Q: Health information exchanges have long served as trusted sources for clinical data aggregation. How are HIEs evolving to provide more value to payers in areas like care management, risk adjustment, and utilization review?

MO: HIEs have invested a lot in aggregating data from many sources, handling patient matching, and dealing with variations in data quality. Many of them provide data to payers in their community. They are in a good position to evolve from providing data to providing information extracted from the data.

One example is organizing data into longitudinal health records, so payers involved with care coordination can access data as an end-to-end health record for patients. HIEs are also leveraging their data for analytics to identify things like at-risk patient populations, or gaps in care for health plan members. Because HIEs have data that spans large numbers of providers, and they understand the complexities of clinical data, they can provide insights to their payer stakeholders beyond being a source
of raw data.

Q: Interoperability is often the linchpin for data sharing across organizations. What are some of the most important standards or technologies enabling collaboration between payers and HIEs today?

MO: The predominant standards for exchanging healthcare information have been document-based.

Most payers, for example, use EDI X12 standards to exchange claims data. The clinical world’s HL7 standards also provide a document format to capture clinical data from an encounter or the medical history for a patient. While it may be relatively easy to exchange clinical documents, it’s often not the most efficient way to share the data.

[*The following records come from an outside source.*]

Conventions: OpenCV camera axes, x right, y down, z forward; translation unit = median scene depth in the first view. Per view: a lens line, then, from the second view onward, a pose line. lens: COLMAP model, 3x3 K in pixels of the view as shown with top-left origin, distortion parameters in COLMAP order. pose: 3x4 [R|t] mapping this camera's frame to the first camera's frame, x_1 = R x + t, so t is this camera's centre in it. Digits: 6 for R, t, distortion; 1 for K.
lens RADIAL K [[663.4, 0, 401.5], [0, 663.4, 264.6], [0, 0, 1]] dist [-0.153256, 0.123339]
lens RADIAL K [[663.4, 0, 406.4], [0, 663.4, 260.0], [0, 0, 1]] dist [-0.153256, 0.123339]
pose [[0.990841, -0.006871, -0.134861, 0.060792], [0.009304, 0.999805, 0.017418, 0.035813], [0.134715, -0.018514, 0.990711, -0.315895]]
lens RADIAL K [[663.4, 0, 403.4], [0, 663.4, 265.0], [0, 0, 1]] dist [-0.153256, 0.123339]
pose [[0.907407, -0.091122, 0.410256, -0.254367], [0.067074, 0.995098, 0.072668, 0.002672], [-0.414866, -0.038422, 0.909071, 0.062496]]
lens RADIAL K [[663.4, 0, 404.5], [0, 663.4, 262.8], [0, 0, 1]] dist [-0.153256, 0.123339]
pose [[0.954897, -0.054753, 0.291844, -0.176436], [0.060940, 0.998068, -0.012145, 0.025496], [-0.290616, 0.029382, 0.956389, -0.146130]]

To address this challenge, the industry is moving toward API-based standards. An API-based data standard allows organizations to exchange as little or as much data as they need, based on what’s needed for specific use cases. For example, with APIs payers can access medications for one patient or three years of medical history for a 5,000-patient roster.

The payer community is just learning about the benefits of the API-based HL7 FHIR standard as an interoperable way to exchange data. FHIR also includes a data model that defines how data is described and stored.